_Extracted records_.
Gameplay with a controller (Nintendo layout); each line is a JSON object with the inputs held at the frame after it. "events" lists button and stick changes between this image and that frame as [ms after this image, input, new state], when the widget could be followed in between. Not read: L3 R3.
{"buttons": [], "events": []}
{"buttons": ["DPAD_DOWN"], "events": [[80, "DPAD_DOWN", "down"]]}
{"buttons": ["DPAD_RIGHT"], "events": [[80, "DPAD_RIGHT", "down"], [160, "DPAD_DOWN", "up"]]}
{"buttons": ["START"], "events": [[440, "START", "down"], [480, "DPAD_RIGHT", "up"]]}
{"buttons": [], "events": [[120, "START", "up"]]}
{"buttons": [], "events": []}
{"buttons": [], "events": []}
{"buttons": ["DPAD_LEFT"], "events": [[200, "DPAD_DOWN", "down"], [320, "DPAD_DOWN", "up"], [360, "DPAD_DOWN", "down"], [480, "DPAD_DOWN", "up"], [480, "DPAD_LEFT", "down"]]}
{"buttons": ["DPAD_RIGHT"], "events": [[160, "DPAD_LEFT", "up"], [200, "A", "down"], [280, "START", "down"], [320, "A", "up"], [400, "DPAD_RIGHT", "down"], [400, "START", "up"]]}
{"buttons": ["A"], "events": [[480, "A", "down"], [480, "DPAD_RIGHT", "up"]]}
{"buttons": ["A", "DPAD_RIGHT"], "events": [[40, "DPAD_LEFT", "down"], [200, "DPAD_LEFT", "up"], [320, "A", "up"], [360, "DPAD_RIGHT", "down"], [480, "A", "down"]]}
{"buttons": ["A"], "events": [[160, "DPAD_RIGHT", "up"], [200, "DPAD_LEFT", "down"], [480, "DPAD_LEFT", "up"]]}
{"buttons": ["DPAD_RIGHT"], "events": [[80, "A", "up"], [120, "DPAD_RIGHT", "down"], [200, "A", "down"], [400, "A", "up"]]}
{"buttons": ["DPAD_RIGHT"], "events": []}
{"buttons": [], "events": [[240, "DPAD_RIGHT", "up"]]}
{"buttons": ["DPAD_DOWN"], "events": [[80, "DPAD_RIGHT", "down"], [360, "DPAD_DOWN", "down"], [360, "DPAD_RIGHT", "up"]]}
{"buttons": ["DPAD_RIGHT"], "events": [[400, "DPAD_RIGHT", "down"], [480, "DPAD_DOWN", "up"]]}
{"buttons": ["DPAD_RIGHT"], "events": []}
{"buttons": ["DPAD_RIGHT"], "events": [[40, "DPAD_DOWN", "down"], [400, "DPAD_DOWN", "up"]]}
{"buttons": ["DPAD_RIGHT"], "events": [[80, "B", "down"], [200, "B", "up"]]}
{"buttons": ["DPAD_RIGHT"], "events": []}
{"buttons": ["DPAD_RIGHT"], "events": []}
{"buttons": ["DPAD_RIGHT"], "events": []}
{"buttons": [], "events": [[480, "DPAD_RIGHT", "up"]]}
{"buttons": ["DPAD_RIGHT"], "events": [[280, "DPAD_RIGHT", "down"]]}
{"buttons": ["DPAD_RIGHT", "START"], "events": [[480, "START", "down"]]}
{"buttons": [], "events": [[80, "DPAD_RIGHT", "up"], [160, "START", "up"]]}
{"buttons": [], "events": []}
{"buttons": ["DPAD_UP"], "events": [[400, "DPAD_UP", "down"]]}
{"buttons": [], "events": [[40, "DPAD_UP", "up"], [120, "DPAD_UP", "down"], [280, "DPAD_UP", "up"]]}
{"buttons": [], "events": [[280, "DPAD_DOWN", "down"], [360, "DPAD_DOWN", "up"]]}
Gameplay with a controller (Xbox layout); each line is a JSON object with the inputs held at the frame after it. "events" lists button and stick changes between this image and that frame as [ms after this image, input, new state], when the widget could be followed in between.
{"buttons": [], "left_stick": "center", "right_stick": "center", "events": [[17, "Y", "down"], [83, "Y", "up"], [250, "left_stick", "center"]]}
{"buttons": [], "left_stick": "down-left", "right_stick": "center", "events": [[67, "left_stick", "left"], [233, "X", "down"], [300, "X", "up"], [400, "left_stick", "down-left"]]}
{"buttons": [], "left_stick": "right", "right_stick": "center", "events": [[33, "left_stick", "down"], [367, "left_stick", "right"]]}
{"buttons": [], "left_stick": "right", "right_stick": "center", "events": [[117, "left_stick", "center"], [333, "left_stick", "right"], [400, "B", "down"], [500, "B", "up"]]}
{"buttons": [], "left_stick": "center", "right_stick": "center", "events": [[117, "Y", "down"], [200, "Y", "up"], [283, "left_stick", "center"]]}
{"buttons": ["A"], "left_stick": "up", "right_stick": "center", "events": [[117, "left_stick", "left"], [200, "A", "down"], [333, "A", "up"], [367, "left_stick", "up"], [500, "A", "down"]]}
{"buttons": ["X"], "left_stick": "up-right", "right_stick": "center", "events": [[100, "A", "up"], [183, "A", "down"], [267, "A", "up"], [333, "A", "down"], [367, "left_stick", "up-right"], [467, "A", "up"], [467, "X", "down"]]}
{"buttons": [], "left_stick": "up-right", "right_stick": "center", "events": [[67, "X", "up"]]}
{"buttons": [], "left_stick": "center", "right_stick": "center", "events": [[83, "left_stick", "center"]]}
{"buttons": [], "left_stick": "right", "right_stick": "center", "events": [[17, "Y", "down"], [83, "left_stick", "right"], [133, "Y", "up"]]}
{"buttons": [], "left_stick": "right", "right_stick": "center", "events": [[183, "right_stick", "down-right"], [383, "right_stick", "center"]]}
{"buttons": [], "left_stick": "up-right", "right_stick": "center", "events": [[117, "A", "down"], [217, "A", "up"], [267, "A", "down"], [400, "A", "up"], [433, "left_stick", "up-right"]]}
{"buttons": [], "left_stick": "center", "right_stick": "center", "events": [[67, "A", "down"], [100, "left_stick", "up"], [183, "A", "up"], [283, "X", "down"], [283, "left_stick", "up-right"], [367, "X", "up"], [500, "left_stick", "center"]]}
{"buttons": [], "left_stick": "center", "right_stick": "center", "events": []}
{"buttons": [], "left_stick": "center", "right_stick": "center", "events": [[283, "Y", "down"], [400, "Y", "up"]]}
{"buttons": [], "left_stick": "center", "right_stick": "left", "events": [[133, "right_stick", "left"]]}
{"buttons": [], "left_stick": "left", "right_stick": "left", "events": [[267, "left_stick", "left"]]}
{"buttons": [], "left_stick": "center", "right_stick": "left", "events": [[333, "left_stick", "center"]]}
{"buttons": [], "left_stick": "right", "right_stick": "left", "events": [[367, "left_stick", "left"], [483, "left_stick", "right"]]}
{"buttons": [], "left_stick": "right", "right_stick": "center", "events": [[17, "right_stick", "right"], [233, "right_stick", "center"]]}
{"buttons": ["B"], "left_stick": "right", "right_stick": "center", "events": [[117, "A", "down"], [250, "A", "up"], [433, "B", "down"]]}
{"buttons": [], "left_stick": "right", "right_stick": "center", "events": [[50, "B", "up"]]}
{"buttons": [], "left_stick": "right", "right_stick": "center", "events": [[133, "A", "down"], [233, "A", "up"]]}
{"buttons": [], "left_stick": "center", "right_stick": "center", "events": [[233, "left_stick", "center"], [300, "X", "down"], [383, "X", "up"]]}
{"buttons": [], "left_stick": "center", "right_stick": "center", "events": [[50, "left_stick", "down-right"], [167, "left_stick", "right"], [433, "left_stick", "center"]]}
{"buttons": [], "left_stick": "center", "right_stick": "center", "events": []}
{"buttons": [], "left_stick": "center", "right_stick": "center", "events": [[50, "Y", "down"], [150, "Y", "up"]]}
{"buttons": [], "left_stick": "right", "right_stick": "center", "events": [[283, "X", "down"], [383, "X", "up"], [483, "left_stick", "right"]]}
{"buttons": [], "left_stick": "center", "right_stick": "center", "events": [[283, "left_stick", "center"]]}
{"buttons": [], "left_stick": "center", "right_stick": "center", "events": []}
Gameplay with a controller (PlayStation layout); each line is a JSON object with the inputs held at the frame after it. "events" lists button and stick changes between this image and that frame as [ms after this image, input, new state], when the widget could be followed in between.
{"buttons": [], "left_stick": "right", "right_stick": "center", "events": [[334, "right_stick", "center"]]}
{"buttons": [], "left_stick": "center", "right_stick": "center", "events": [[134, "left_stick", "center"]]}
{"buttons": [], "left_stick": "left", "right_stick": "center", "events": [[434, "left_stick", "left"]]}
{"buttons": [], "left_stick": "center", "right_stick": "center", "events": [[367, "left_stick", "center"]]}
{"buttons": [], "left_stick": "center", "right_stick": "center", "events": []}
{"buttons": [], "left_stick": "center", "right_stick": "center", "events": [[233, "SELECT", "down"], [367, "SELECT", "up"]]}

_What to produce_. Go line by line through the data above and report each one that holds the string "START".

_Reply to the task_.
{"buttons": ["START"], "events": [[440, "START", "down"], [480, "DPAD_RIGHT", "up"]]}
{"buttons": [], "events": [[120, "START", "up"]]}
{"buttons": ["DPAD_RIGHT"], "events": [[160, "DPAD_LEFT", "up"], [200, "A", "down"], [280, "START", "down"], [320, "A", "up"], [400, "DPAD_RIGHT", "down"], [400, "START", "up"]]}
{"buttons": ["DPAD_RIGHT", "START"], "events": [[480, "START", "down"]]}
{"buttons": [], "events": [[80, "DPAD_RIGHT", "up"], [160, "START", "up"]]}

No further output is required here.